Le dossier du procureur militaire général dans l'affaire de Sde Teiman en route vers un accord de plaidoyer
Suite à la décision de la Cour suprême permettant au parquet de reprendre le traitement du dossier du procureur militaire général, des sources juridiques estiment que la procureure militaire générale suspendue, Yifat Tomer-Yerushalmi, est en passe de recevoir une offre d'accord de plaidoyer.

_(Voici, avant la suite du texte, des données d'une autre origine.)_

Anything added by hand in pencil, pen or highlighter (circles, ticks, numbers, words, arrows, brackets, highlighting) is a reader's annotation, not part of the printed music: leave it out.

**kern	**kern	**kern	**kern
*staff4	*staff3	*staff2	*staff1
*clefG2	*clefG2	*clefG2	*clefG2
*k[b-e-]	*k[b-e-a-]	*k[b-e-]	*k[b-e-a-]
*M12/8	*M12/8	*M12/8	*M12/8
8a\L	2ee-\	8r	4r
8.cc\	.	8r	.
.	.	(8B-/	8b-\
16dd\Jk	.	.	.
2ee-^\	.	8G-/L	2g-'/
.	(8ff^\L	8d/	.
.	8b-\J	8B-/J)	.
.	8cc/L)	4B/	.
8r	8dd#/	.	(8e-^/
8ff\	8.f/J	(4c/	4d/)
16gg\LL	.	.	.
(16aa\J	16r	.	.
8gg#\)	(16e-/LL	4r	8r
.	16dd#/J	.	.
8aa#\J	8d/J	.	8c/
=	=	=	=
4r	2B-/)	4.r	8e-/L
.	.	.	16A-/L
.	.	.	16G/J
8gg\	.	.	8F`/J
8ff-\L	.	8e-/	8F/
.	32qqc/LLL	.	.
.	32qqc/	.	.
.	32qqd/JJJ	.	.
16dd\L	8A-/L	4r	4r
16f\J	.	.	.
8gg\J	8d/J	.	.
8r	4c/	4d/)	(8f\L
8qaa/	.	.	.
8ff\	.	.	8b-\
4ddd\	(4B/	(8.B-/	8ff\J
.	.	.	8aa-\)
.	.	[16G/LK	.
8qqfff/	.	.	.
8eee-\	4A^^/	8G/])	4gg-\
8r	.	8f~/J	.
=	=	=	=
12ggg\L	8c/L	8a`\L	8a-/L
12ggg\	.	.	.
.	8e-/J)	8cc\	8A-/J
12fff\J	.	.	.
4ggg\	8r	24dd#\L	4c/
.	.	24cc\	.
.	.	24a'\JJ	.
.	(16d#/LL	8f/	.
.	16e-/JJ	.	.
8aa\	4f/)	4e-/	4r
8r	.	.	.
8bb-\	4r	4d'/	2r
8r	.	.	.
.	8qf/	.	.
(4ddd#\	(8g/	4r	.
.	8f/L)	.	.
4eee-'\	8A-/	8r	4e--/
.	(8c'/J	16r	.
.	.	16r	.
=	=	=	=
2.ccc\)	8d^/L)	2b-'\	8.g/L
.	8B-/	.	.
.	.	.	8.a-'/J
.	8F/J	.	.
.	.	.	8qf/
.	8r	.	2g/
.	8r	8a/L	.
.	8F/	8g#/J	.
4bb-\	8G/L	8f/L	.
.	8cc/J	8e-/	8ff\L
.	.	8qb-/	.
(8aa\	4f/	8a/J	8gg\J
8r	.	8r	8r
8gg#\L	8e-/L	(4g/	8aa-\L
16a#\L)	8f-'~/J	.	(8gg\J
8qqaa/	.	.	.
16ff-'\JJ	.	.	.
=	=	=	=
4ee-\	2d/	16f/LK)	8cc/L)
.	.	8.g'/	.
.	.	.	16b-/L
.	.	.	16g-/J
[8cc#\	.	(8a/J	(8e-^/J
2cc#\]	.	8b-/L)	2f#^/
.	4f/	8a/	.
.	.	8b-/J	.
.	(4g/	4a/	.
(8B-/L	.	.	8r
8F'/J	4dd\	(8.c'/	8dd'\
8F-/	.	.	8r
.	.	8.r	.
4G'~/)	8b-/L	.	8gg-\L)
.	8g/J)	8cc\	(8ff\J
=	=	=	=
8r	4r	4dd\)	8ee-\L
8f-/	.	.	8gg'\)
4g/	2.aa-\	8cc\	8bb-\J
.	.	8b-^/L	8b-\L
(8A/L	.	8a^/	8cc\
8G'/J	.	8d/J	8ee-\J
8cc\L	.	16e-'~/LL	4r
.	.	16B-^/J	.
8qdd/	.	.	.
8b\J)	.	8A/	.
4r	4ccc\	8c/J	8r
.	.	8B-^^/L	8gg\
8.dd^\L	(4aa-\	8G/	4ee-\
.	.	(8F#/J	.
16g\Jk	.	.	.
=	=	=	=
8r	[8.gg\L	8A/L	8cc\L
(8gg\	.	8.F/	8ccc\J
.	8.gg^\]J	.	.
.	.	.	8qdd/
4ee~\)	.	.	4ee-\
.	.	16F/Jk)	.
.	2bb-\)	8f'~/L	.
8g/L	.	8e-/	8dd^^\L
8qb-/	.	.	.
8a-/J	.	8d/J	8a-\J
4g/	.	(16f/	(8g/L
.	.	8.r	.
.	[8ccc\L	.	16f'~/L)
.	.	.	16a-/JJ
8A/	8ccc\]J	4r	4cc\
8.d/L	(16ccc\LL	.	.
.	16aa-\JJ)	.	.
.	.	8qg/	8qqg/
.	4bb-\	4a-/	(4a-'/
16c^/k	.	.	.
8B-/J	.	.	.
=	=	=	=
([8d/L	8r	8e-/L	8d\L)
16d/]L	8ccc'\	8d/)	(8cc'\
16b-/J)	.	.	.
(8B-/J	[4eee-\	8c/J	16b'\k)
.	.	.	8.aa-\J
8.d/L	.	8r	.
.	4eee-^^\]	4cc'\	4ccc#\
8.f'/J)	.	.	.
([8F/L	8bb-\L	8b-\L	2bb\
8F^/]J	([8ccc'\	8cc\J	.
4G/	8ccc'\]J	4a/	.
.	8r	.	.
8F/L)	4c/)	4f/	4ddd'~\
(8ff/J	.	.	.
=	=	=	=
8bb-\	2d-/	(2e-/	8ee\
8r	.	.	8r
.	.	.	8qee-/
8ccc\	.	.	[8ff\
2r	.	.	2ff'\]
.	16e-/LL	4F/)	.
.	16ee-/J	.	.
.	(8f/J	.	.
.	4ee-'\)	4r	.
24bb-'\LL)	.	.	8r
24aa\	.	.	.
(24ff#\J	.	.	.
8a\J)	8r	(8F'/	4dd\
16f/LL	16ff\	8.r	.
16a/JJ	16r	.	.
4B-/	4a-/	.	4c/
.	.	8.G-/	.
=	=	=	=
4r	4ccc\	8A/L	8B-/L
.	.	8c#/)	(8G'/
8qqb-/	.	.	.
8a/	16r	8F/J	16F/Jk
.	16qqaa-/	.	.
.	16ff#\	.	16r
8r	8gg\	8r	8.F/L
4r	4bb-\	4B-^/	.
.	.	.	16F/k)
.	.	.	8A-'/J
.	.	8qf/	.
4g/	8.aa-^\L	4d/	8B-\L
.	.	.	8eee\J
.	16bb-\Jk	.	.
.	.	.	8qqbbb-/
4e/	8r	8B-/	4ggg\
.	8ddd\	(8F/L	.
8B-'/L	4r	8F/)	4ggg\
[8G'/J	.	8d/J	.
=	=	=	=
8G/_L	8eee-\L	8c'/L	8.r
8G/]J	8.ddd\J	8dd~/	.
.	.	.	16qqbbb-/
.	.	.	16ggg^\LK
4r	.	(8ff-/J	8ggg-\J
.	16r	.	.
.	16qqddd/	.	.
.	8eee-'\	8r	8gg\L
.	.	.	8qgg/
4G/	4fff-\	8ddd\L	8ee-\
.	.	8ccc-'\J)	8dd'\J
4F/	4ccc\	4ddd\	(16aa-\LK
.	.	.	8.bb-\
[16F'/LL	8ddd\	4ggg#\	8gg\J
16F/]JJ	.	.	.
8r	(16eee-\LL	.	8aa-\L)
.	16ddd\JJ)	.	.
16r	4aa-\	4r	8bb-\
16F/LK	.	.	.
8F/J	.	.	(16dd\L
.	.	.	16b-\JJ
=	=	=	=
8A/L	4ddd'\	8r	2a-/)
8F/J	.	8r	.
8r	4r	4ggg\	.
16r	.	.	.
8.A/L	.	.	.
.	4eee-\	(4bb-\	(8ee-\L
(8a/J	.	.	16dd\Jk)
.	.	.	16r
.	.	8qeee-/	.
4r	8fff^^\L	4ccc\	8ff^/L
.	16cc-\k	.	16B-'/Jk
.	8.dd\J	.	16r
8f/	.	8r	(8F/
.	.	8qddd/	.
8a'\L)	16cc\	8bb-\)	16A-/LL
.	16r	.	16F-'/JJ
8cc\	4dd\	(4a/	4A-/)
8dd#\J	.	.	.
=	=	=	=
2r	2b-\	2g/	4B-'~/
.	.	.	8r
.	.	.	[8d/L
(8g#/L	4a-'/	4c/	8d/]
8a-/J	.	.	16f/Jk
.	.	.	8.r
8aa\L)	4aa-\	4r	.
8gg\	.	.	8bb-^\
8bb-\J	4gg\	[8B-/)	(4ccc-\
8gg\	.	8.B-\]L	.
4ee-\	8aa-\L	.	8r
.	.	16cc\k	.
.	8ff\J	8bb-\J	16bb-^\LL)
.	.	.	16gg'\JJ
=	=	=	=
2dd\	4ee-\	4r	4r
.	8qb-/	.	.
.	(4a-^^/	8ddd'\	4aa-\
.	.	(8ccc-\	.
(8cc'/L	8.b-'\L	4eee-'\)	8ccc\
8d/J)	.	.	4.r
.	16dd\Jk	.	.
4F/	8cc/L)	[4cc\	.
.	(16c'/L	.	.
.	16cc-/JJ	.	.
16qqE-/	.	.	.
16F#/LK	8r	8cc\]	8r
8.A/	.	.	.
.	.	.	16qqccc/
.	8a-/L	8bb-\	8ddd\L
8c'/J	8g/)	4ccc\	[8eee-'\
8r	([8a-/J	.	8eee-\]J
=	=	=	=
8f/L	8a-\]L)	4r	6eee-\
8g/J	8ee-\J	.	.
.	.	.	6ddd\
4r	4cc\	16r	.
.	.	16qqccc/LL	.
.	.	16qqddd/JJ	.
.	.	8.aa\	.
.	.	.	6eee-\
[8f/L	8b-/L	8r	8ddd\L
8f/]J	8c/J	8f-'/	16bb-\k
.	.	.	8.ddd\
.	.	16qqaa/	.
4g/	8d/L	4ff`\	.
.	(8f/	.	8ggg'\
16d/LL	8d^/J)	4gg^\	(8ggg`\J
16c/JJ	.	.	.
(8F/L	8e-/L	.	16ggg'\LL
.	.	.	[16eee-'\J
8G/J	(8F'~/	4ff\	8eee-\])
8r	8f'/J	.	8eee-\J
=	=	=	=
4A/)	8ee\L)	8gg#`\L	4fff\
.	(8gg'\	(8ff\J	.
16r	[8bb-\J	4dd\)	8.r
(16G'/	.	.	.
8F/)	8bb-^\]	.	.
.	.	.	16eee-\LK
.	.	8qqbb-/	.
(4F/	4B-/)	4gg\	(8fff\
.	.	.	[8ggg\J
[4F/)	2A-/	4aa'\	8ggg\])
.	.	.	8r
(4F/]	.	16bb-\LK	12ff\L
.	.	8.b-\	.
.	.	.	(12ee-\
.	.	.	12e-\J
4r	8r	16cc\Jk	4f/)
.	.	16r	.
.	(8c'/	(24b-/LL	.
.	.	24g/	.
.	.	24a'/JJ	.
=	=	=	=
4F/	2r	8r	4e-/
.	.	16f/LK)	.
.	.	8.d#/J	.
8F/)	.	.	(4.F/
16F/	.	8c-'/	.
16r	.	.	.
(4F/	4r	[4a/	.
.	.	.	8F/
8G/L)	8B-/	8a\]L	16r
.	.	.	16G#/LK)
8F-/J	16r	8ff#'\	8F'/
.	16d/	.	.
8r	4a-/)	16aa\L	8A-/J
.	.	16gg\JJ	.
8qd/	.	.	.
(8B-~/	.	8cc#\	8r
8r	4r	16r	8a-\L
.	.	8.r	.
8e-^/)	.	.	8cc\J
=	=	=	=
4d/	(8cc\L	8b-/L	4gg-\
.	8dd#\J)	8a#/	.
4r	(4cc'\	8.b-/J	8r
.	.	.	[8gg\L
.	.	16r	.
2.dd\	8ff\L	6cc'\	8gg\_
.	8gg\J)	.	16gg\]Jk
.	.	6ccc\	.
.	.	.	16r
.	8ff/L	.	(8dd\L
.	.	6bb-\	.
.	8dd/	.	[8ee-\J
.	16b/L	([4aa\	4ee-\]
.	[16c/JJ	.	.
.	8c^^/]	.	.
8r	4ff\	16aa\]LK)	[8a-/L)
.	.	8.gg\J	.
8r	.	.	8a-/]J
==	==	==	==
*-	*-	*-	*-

Elle devrait admettre les faits qui lui sont reprochés, ce qui permettrait de clore l'affaire.

Suite à la décision de la Cour suprême permettant au parquet de reprendre le traitement du dossier du procureur militaire général, des sources juridiques estiment que la procureure militaire générale suspendue, Yifat Tomer-Yerushalmi, est en passe de recevoir une offre d'accord de plaidoyer. Elle devrait admettre les faits qui lui sont reprochés, ce qui lui permettra de clore l'affaire et de reprendre le cours de sa vie.
Une source juridique de haut rang a déclaré ce soir à News 14 :
« Au sein du parquet et du parquet militaire, on ne veut pas mener un procès dans lequel le procureur militaire général a déjà admis les infractions qui lui sont reprochées. Le dossier est dans le coma, et son ouverture ouvrirait des boîtes de Pandore ».
La source souligne également qu'un accord de plaidoyer éloignera la conseillère juridique du gouvernement, Gali Baharav-Miara, de la possibilité d'être contrainte de donner sa version des faits, ce qui pourrait se transformer en une enquête sous avertissement pour elle-même.
« Ce rapport a une interprétation très simple », déclare l'avocat David Peter. « Personne ne veut que la conseillère juridique donne sa version devant le tribunal, et c'est clair pour quiconque connaît l'événement. Pas plus que d'autres hauts responsables du parquet militaire ».
« Ce sont des considérations personnelles, des considérations étrangères, qui sont exactement la base du conflit d'intérêts pour lequel une interdiction générale a été imposée à toute la direction du parquet, jusqu'à ce que tout récemment Yitzhak Amit ait effectivement levé ce nuage et permis au parquet de l'État de terminer le travail », a poursuivi Peter. « Et quand je dis terminer le travail, ce n'est pas le travail d'enquête et de poursuite, mais le travail de dissimulation. Une autre affaire dans laquelle, dans l'État d'Israël, il est clair pour tout le monde qu'il n'y a aucune intention d'ouvrir cette boîte de Pandore ».
Décision de la Cour suprême
La Cour suprême a rejeté hier la pétition concernant la poursuite de la gestion de l'enquête sur la fuite de l'enregistrement fabriqué contre nos soldats de la 100e compagnie dans l'affaire de Sde Teiman. Les trois juges — Yitzhak Amit, David Mintz et Khaled Kabub — ont déterminé à l'unanimité qu'il n'appartient pas au tribunal d'ordonner à la police quelles actions d'enquête effectuer.
De plus, Amit et Kabub ont déterminé que le procureur de l'État n'est plus empêché d'accompagner l'enquête et qu'aucun délai supplémentaire ne doit être accordé au ministre de la Justice pour nommer un inspecteur. Le juge Mintz a estimé, dans une opinion minoritaire, que le ministre devrait être contraint d'expliquer pourquoi il ne nomme pas une partie externe pour la supervision. La signification de la décision est que le dossier du procureur militaire général, qui avait été retiré du parquet en raison d'une crainte sérieuse de conflit d'intérêts, reviendra entre leurs mains avec le soutien de la Cour suprême.